Here are some things in this book that I’ve always felt, but rarely seen other people understand:
“Most Weird People I know are only truly afraid when they start to get numb. Our depth of feeling–our ability to sense things and constantly process them–is our most valuable currency in this world, even if it isn’t always easy to turn it into cash in the bank.”
“Acceptance. We all crave that. It is the same thing as the feeling of being at home–home in the best way, home if home were the safest place on earth and no one would ever put us down or make us feel like strangers there.”
“And home, in this case, is the great comfort of living deeply real lives that match who they really are.”

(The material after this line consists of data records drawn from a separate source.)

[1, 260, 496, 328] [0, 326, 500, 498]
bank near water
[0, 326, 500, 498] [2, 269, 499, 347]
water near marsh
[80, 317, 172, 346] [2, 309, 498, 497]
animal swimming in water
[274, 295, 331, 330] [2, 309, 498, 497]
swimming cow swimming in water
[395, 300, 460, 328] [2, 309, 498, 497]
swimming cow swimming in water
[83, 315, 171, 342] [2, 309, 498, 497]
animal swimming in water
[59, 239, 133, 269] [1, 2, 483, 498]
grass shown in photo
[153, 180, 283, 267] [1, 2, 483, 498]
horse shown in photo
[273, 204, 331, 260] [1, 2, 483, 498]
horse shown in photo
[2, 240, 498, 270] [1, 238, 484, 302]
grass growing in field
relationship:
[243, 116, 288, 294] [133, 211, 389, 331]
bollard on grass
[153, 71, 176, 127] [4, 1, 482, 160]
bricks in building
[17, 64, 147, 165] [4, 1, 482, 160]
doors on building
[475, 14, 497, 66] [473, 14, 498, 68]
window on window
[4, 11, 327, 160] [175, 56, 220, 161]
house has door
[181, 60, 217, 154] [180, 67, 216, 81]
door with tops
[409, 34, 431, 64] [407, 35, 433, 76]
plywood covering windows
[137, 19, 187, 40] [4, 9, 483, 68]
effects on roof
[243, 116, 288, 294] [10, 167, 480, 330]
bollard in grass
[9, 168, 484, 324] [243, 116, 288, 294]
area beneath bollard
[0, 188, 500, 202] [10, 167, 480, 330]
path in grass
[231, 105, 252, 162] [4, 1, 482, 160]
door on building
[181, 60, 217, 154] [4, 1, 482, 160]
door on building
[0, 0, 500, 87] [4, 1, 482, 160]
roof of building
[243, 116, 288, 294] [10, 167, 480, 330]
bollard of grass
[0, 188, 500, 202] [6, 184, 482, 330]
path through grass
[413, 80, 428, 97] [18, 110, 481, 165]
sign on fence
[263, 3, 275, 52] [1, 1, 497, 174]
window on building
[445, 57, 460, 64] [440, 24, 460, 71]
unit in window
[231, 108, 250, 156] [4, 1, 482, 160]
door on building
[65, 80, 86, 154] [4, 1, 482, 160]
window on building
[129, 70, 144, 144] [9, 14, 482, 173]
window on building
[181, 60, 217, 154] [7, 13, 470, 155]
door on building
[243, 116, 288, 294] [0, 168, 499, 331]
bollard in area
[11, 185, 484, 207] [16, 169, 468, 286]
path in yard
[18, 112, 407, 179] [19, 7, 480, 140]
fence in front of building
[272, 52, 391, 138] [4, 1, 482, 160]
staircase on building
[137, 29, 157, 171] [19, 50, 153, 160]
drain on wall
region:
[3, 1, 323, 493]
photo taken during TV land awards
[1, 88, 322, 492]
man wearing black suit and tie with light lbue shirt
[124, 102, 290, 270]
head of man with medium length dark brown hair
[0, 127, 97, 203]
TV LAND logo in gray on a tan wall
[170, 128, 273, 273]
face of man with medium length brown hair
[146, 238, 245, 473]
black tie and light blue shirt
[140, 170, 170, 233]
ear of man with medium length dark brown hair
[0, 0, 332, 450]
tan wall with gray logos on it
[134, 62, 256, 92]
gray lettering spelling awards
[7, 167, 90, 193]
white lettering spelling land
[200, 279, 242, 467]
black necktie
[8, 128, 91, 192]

I can’t tell you how many times in my life I’ve felt the pain of the void inside and begged to go “home” despite not knowing where or what “home” really meant. I didn’t understand the need, but it was strong, and the lack of it was close to unbearable, physically painful and emotionally consuming. The lowest times in my life are punctuated by this feeling. I tried to talk to other people about this, but always got blank “I’m sorry, I don’t know how to help you” stares. To have it written out in plain words is beyond comforting.
Something kind of random I wanted to mention. As a writer, I’ve started paying attention to the Acknowledgments in other people’s books, finding them much more fascinating now that I’m writing my own. Mr. Nordby has one of the more unique “Acknowledgments” sections, and I love that he included a “Fuck yous” section as well. This made me laugh out loud.
Looking over this, I’m not sure if I’ve actually managed to do a review, or just posted a bunch of my new favorite quotes. I feel scattered because it made me think about so many things at once, but hope I’ve at least conveyed the feeling of it for you. Reading some of the Amazon and Goodreads reviews, I realized this book will either really resonate, or not make sense at all. So, if any of these words strike a chord within you, you’ll know Blessed Are the Weird is meant for you. The quotes I chose were narrowed down from over 30 that I liked, and there were so many more that I wanted to include. If I had added them all, it would have just been…the book.
I will leave you with this quote, because it’s one of my favorites:
“Let’s listen to our hearts beating and tell lies that are truer than truth and feel again the electric throb of whatever great creative Force crackles through our veins at times like this. Let’s remember the joy of being here and the magic of what might be possible if enough of us are once again free.”